Ankara. Ein Attentäter hat am Montagabend den russischen Botschafter in der Türkei getötet. Der Angreifer gab mehrere Schüsse auf den 62-jährigen Andrej Karlow ab und schrie Parolen auf Türkisch und Arabisch. Sanitäter konnten das Leben des Diplomaten nicht retten. Nach Angaben des Bürgermeisters von Ankara, Melih Gökcek, soll es sich bei dem Angreifer le um einen türkischen Polizisten handeln. Eine Sprecherin des Außenministeriums in Moskau sagte: „Russland wertet den Mord des russischen Botschafters in der Türkei als Terroranschlag.“ Er solle vor den Sicherheitsrat der Vereinten Nationen gebracht werden. Die Außenbeauftragte der Europäischen Union, Federica Mogherini, drückte Russland ihr Beileid aus und verurteilte das Verbrechen. Laut Berichten türkischer Medienhandelt es sich bei dem mutmaßlichen Täter um einen 22-jährigen Mann aus Ankara. Auf Videoaufnahmen war zu sehen, wie ein junger Mann in Krawatte mehrere Schüsse abgibt, mit einer Pistole gestikuliert und Parolen schreit. Augenzeugen berichteten, der Attentäter habe gerufen „Wir sterben in Aleppo, ihr sterbt hier“ und „Wir töten keine Frauen und Kinder in Aleppo wie ihr“.
Der Botschafter hatte in einem Zentrum für zeitgenössische Kunst die Ausstellung Russland mit den Augen von Türken“ eröffnet. Kurz nach Beginn der Rede fielen die Schüsse. Die Projektile trafen den Diplomaten in den Rücken, er blieb regungslos liegen. Karlow war seit 2013 Botschafter in Ankara. Zuvor hatte er die russische Vertretung in Nordkorea geleitet.
Über das Schicksal des Attentäters gab es am Abend widersprüchliche Angaben. Augenzeugen berichteten, es seien weiter Schüsse gefallen. Die staatliche türkische Nachrichtenagentur Anadolu meldete, der Angreifer sei „neutralisiert“ worden. Das Attentat dürfte das Verhältnis der Türkei zu Russland erneut massiv belasten. Vor einem Jahr hatte der Abschuss eines russischen Bombers an der syrisch-türkischen Grenze zu einer schweren Krise zwischen beiden Ländern geführt. Moskau reagierte und hatte Charterreisen in die Türkei verboten und türkische Lebensmittel vom russischen Markt ausgeschlossen (lesen Sie mehr über die Hintergründe).
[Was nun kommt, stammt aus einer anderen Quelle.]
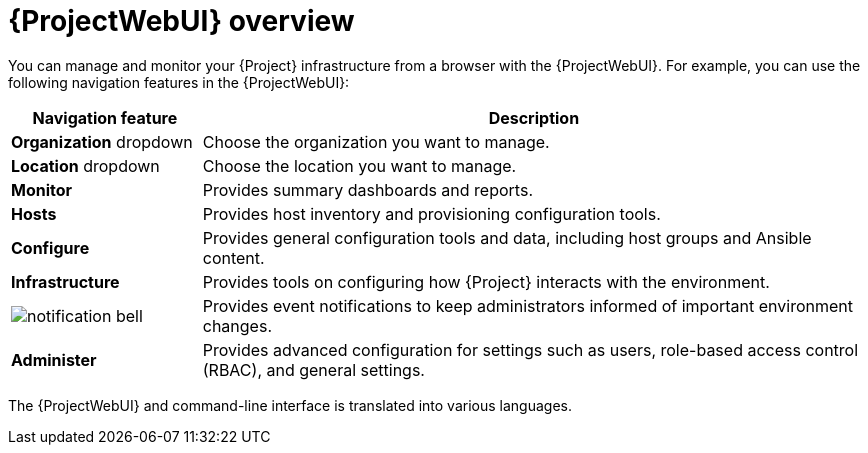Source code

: :_mod-docs-content-type: CONCEPT

[id="{ProjectWebUI-context}-overview"]
= {ProjectWebUI} overview

You can manage and monitor your {Project} infrastructure from a browser with the {ProjectWebUI}.
For example, you can use the following navigation features in the {ProjectWebUI}:

[cols="2,7", options="header"]
|====
| Navigation feature | Description
| *Organization* dropdown | Choose the organization you want to manage.
| *Location* dropdown | Choose the location you want to manage.
| *Monitor* | Provides summary dashboards and reports.
ifdef::katello,orcharhino,satellite[]
| *Content* | Provides content management tools.
This includes content views, activation keys, and lifecycle environments.
endif::[]
| *Hosts* | Provides host inventory and provisioning configuration tools.
| *Configure* | Provides general configuration tools and data, including host groups and Ansible content.
| *Infrastructure* | Provides tools on configuring how {Project} interacts with the environment.
| image:common/notification-bell.png[] | Provides event notifications to keep administrators informed of important environment changes.
| *Administer* | Provides advanced configuration for settings such as users, role-based access control (RBAC), and general settings.
|====

ifdef::satellite[]
{Project} supports recent versions of Firefox and Google Chrome browsers.
endif::[]

ifdef::foreman-el,foreman-deb,katello[]
{Team} recommends the following major browsers:

* Google Chrome
* Microsoft Edge
* Apple Safari
* Mozilla Firefox
* Mozilla Firefox Extended Support Release (ESR)

Using the latest versions of a major browser is highly recommended.
Other browsers and their older versions might work unpredictably.
endif::[]

ifdef::satellite[]
The {ProjectWebUI} and command-line interface support English, French, Japanese, Korean, and Simplified Chinese.
endif::[]
ifndef::satellite[]
The {ProjectWebUI} and command-line interface is translated into various languages.
endif::[]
Erst nachdem sich der türkische Präsident Recep Tayyip Erdogan im Juni bei den Hinterbliebenen des getöteten Piloten entschuldigt hatte, konnten die Spannungen nach und nach abgebaut werden. Erdogan informierte Putin kurz nach dem Anschlag am Montagabend über die ersten Ermittlungsergebnisse. Nach Angaben aus türkischen Regierungskreisen telefonierten beide Staats-Chefs am Montagabend miteinander.
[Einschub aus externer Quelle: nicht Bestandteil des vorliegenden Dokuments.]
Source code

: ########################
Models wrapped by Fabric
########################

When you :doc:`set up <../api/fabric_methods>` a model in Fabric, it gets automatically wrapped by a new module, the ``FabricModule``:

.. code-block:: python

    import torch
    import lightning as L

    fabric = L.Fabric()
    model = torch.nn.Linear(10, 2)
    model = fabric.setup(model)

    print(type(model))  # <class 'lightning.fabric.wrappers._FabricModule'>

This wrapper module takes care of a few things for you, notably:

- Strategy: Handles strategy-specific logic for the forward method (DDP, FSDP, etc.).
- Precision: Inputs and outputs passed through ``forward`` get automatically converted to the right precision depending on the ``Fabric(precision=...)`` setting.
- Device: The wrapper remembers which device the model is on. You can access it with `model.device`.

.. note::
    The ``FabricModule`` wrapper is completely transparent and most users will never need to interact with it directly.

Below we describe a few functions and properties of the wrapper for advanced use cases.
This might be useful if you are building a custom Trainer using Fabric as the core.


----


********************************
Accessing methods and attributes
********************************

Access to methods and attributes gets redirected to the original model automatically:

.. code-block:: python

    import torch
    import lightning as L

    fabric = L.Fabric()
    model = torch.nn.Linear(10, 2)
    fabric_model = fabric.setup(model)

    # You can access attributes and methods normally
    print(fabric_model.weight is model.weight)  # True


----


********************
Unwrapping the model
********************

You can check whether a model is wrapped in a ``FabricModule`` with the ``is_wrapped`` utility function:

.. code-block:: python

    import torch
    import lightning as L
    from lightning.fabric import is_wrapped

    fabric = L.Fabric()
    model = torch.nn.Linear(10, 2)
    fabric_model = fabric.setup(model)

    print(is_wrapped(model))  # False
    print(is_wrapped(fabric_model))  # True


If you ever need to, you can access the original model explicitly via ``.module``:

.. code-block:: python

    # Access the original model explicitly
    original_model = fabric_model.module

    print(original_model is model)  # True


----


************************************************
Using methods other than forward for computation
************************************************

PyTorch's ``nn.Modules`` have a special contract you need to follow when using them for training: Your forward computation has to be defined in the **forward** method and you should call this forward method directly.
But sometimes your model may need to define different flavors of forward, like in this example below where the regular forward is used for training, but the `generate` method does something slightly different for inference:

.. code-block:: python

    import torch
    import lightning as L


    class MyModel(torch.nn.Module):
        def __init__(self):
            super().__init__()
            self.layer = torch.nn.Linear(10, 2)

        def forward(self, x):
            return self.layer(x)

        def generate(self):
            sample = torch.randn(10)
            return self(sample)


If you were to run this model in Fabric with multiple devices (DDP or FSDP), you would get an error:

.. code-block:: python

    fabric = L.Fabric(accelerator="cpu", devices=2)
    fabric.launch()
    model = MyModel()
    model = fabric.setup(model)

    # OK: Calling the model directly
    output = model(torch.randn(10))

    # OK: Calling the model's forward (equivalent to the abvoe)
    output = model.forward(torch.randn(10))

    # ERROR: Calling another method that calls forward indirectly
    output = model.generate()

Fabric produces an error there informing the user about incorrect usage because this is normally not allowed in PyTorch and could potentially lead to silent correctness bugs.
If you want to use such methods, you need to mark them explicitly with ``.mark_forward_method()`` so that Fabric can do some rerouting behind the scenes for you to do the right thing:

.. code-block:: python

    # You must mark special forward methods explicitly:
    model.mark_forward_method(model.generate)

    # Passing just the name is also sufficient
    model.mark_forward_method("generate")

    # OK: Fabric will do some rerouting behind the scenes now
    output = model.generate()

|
An diesem Dienstag sollten sich die Außen- und Verteidigungsminister Russlands, der Türkei und Irans in Moskau treffen, um über die Lage in der syrischen Stadt Aleppo zu beraten. Das Treffen soll trotz des Attentats stattfinden, erklärte der ranghohe russische Parlamentsabgeordnete Leonid Slutski in Moskau. Russen und Iraner unterstützen den syrischen Diktator Baschar al-Assad, die Türken hingegen syrische Rebellen-Gruppen. Zuletzt hatte die Türkei das russische Militär in Syrien gewähren lassen. Russland seinerseits ließ den Türken im Kampf gegen die Kurden im Grenzgebiet freie Hand.